E chiaramente non si trattava di un intervento da poco, basti pensare che ha coinvolto qualcosa come 6.000 ettari di aree industriali. Per dismettere queste aree sono stati necessari ingenti fondi, in parte pervenuti dallo Stato, in parte grazie a finanziamenti europei di sviluppo regionale, per un costo complessivo che ha superato i 2 miliardi di euro.
Ma vediamo cosa è stato fatto esattamente. Al posto della Cockeria, dismessa nel 1992, sorge ora un percorso museale che comprende il museo della birra, il teatro dell’opera, della prosa e i musei Ostwall e Adleturm.

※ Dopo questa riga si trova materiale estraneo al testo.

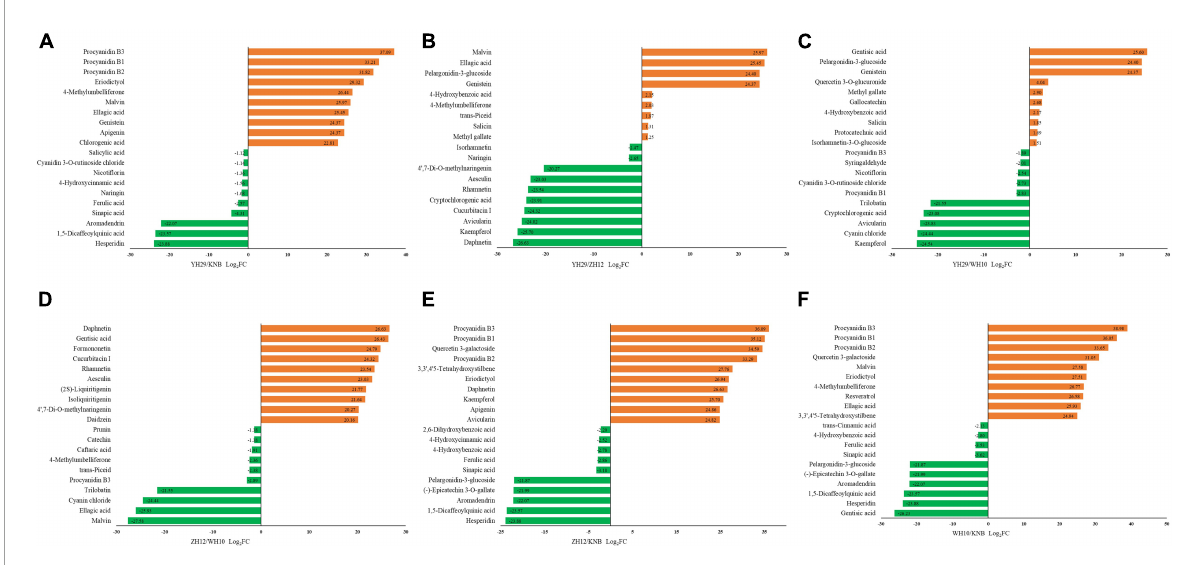
FIGURE4 Top 20 differentially accumulated metabolites (DAMs) among the six pairwise groups of the fold change. (A) YH29 and KNB; (B) YH29 and ZH12; (C) YH29 and WH10; (D) ZH12 and WH10; (E) ZH12 and KNB; and (F) WH10 and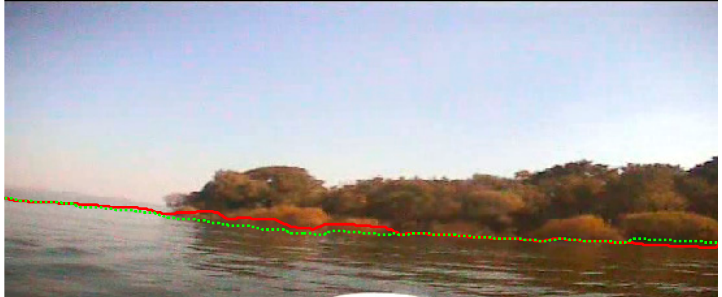
Figure 22. Precision validation of our method. The green dot line is the ground truth; the red solid line is the detection result of our method in this paper.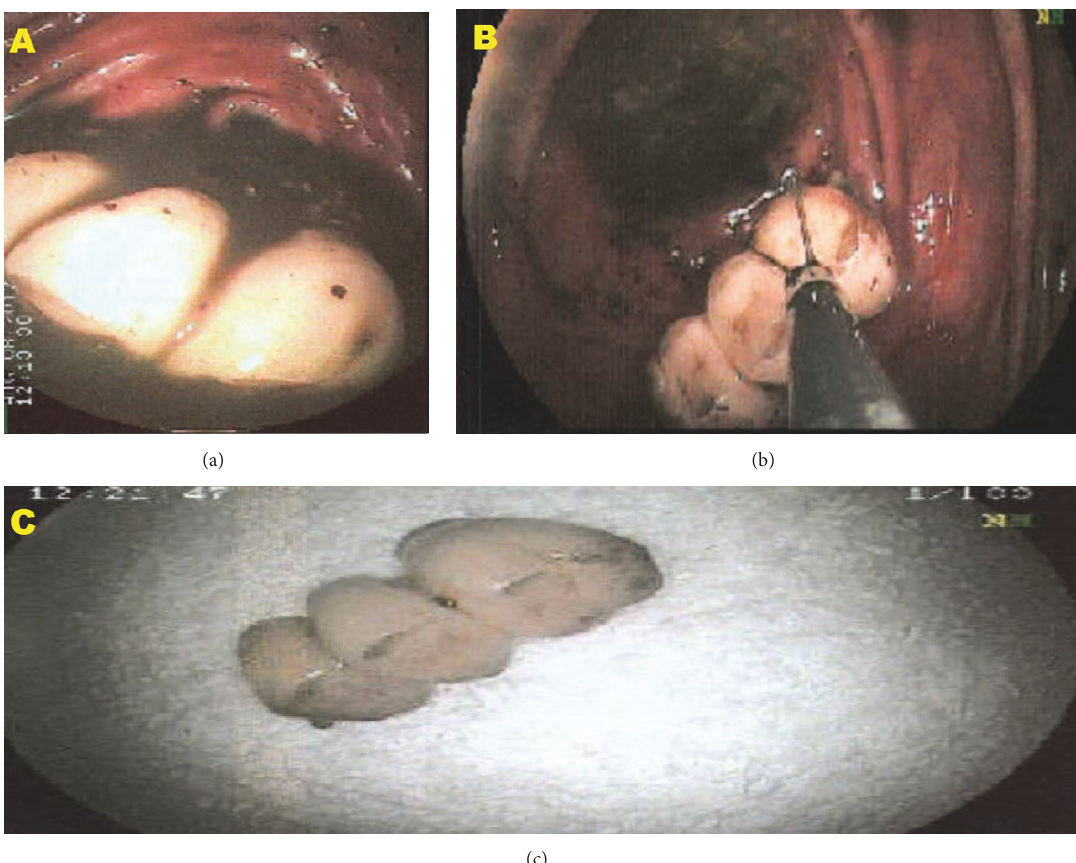
Figure 3: (a) Dental plate impacted in the cecum. (b) A colonoscopy forceps was used to grasp the end of the dental plate and to extract it. (c) The dental plate after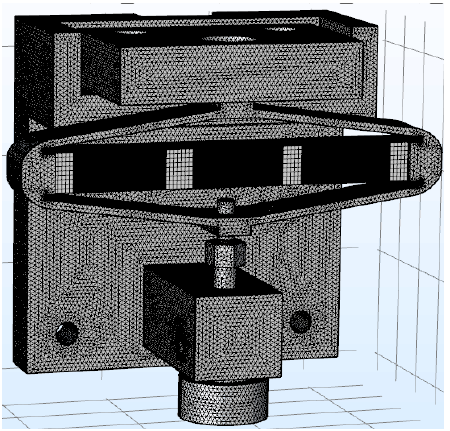
Figure 13. Mesh of the piezo jet dispenser with a diamond amplifier.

Come accennato poi, intorno al fiume Emscher sorge ora l’omonimo parco regionale. Una vasta area verde che si estende per oltre 320 chilometri quadrati, nata in seguito all’intervento di riqualificazione ambientale. L’Emscher Park unisce 17 Comuni ed è attraversato da sentieri pedonali e piste ciclabili.
E per quanto riguarda i posti di lavoro? In realtà la riconversione ha prodotto ottimi risultati anche da quel punto di vista, con un rilancio dell’economia locale che ha visto la nascita di 5.000 nuovi posti di lavoro. Inoltre i lavori di riconversione sono tutt’ora in corso, il che naturalmente richiede manodopera. Per questi lavori sono già stati spesi più di 6 miliardi di euro, che sono stati in parte utilizzati per la realizzazione di un complesso sistema di gestione delle acque che ne ha permesso la bonifica.
La grande opera di riconversione della Ruhr si prefiggeva l’obiettivo di renderla nuovamente attraente per gli investitori, e l’unico modo per riuscirci era valorizzare il capitale naturale e culturale disponibile, investendo sulla qualità per la realizzazione di edifici e infrastrutture.